Exercise tasks —
A – Transcribe the part of the horse-selling forum thread that begins at the words "I paid $1200.00 for my filly" and stops after "a spooky horse!".
B – Rewrite all the records with "كان" switched to "جان" and nothing else changed. Leave the pictures out of your answer.

Given text —
......
I paid $1200.00 for my filly (avatar) and sold her for $500.....I paid $1200.00 for my gelding and sold him for $400.00...... they sold to GOOD homes and the new owners keep in touch with me to I don't feel like I lost anything on the deals


----------



## travlingypsy (Apr 5, 2008)

lol, thats ok irisheyes I asked for it and didnt think you were to harsh or anything. 
Im put her on the market because im tired or her adituted and spooking. See my trainer constantly says shes not a spooky horse yet ive fallen off 5 times due to spooking. Ive told my trainer and she always says she needs to be freelunged to get her energy out. Well I free lung her a lot try to at least 2 x a week. And then she told me that knee high this one horse spooks for no reason no matter what you do and thats just him... like well thats just your horse. Even though shes not a spooky horse! 

Its always over something really stupid like the other day she spooked at a horse sneez! Oh did I mention its mostly in the arena. I try and do lots of things to keep her mind on me but dosent help. Shes great out on the trails no spook there. I came to the thought that she just gets bored in the arena and spooks. I just dont know. Shes doing better...BUT. There's always a but. Ive had her on the market twice. Most of the time im thinking of selling. So I guess its just time. 

I understand about how people are looking for flashy horses and ones that will bring in money. Heck id make more money off of her if I just leased her. Or lease with option to buy.
......
Dataset content —
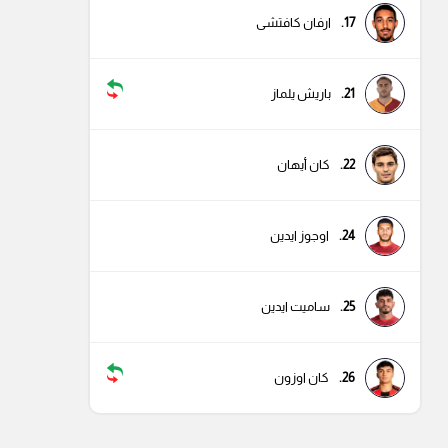
17.
ارفان كافتشى
21.
باريش يلماز
22.
كان أيهان
24.
اوجوز ايدين
25.
ساميت ايدين
26.
كان اوزون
......
Solutions in order —
A –
I paid $1200.00 for my filly (avatar) and sold her for $500.....I paid $1200.00 for my gelding and sold him for $400.00...... they sold to GOOD homes and the new owners keep in touch with me to I don't feel like I lost anything on the deals


----------



## travlingypsy (Apr 5, 2008)

lol, thats ok irisheyes I asked for it and didnt think you were to harsh or anything. 
Im put her on the market because im tired or her adituted and spooking. See my trainer constantly says shes not a spooky horse yet ive fallen off 5 times due to spooking. Ive told my trainer and she always says she needs to be freelunged to get her energy out. Well I free lung her a lot try to at least 2 x a week. And then she told me that knee high this one horse spooks for no reason no matter what you do and thats just him... like well thats just your horse. Even though shes not a spooky horse!

B –
17.
ارفان كافتشى
21.
باريش يلماز
22.
جان أيهان
24.
اوجوز ايدين
25.
ساميت ايدين
26.
جان اوزون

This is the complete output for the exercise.